Any ideas?Many thanks in advance,
MarkEE

I think the resolution is determined by the quality of the video out chip. If you are running an off brand computer, what is the possibility that you might have inferior TV out chips? My little laptop (name brand)gives great resolution to the TV (name brand), "Chips, we don't need no stinkin' chips!"

You need to select S-VIDEO.
You have two choices with your tv's inputs, and both produce pictures for different formats. if you don't select the correct type of input you will still get a picture, but it will be poor, and without colour.
Ths S-VIDEO will produce S-VIDEO quality picture, but you need to select S-VIDEO on your tv (I used to have to select something on the remote for our JVC tv).
And the regular VIDEO out will produce regular picture at a lower quality.
Doesn't your geforce have composite RGB video out?
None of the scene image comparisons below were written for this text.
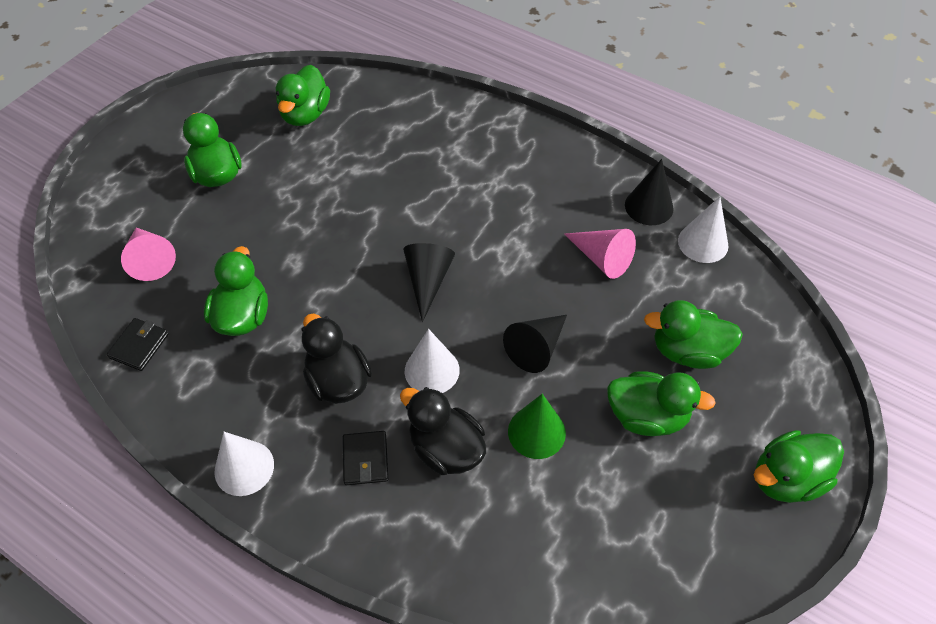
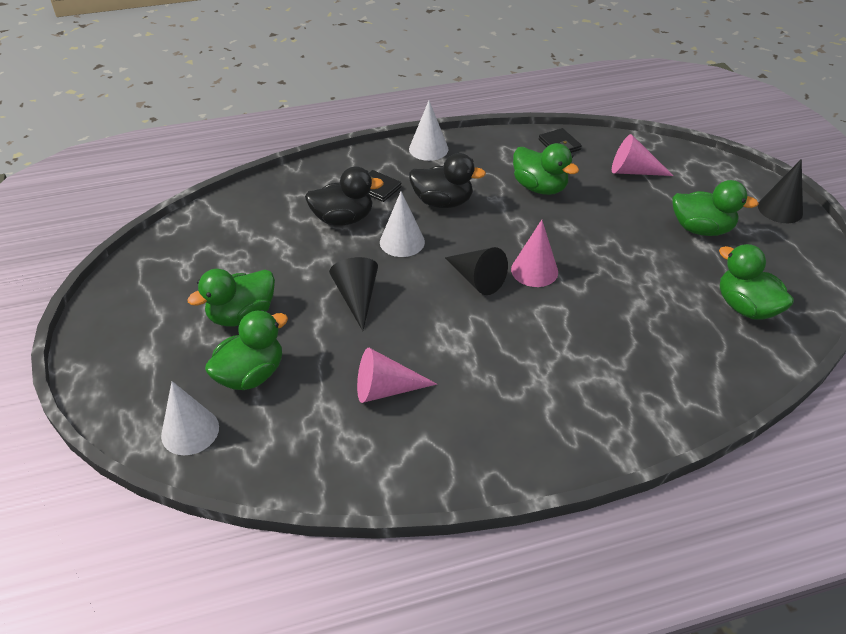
camera: 130 degrees right, 10 degrees down
green cone [508,394,566,459] -> none
black cone [625,159,674,225] -> black cone moved to [758,159,803,223]
white cone [678,197,729,263] -> white cone moved to [161,381,219,455]
green duck [754,430,844,503] -> none
none -> pink cone [511,220,558,287]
Or surely it has a digital video out?
One answer to this, is, and I am taking aguess that you are in the UK, get a scart covertor. You can buy a scart convertor to plug your s-video lead into, and the plug into the scart socket. It then "self selects".
Much easier, and I got one of these with my ATI All In Wonder.
I used to sell tv's for a living, so I have a pretty good knowledge on this.
But without digital video out, you will still only get a "less than perfect" analogue picture as tv's have a much lower resolution than your monitor!.
Unless of course, you have a HDTV!

The solution in the end was simple. The TV needed to be connected to the PC before booting up. Why oh why did I not think of this in the first place?? Thanks for the advice guys.